Some of that sh*t Sarkisian was talking about? He didn’t want for there to be any reason for anyone to discount this win. Conversations about Davis Beville in 2022 and Michael Hawkins in 2024 have tried to lessen the value of Texas’ dominant victories in those games. If it was Hawkins again on Saturday, Sarkisian knows there would have been people who continued to doubt his team’s ability in this game.
Mateer playing meant for Sarkisian, his team left no doubt.
“I’m glad the quarterback played,” Sarkisian said. “John Mateer is a heck of a player, but I didn’t want to come up here and answer ‘what if he would have played?’ The fact that we created three turnovers, got five sacks. When you look at our defense, there was a lot of great playmakers today and a lot of guys did some different things.”
As mentioned, Texas made the most of all three phases. Ryan Niblett brought a punt back 75 yards in the fourth quarter for a touchdown that put Texas up two scores. Mason Shipley was 3-for-5 on field goals, missing only his attempts that were 50+ yards. Everything worked for Texas after nothing seemed to work against Florida.
Sarkisian carried an attitude into his postgame comments, one that he obviously shared with the team prior to the contest and that his team carried into the Cotton Bowl. It was one he mentioned his team will need going forward in SEC play.
“If we can play the way we played today, we’re plenty good enough to compete with any team in our conference,” Sarkisian said. “But we’ve got to play that way.”
That’s exactly what the Longhorns did on Saturday in the Fair Park, shushing critics, taking all the sh*t talk Texas heard over the past week, and using it as fuel on their way to a significant win for Sarkisian and for his program.

(Stored data)

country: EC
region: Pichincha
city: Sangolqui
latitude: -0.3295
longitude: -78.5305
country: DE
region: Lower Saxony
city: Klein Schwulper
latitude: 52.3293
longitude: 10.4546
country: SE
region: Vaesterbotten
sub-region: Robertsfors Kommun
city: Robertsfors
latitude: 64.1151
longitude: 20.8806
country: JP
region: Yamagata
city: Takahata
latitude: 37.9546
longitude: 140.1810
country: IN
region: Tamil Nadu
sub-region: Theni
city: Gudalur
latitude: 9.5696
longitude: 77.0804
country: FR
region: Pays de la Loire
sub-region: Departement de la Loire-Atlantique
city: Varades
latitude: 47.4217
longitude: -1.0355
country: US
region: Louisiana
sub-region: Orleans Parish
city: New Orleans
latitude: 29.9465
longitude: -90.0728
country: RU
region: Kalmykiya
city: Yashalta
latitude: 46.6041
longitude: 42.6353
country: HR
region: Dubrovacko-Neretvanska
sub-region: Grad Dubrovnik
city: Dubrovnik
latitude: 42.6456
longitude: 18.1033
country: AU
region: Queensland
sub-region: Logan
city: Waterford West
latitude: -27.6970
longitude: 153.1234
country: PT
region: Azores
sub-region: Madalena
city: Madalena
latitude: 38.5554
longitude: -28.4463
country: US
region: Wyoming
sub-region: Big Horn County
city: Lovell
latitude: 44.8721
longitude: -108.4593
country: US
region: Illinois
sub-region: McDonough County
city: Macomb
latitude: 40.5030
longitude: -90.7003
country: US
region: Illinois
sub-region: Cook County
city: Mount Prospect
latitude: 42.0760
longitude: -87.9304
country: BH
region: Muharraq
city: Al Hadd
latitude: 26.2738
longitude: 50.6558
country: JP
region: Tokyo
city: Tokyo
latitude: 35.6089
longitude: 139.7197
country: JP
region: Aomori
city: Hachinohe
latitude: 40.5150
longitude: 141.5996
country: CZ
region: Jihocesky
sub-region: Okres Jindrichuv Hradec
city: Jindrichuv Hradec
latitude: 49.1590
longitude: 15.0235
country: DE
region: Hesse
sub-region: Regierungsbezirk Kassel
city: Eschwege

**PROBLEMS TO SOLVE**
1/ Translate this sentence from the Texas football article into Spanish: "Everything worked for Texas after nothing seemed to work against Florida."
2/ Print everything in the Texas football article from "That’s exactly what" down to "for his program.".

**WRITTEN RESPONSES**
1/ Todo le funcionó a Texas después de que nada pareciera funcionar contra Florida.

2/
That’s exactly what the Longhorns did on Saturday in the Fair Park, shushing critics, taking all the sh*t talk Texas heard over the past week, and using it as fuel on their way to a significant win for Sarkisian and for his program.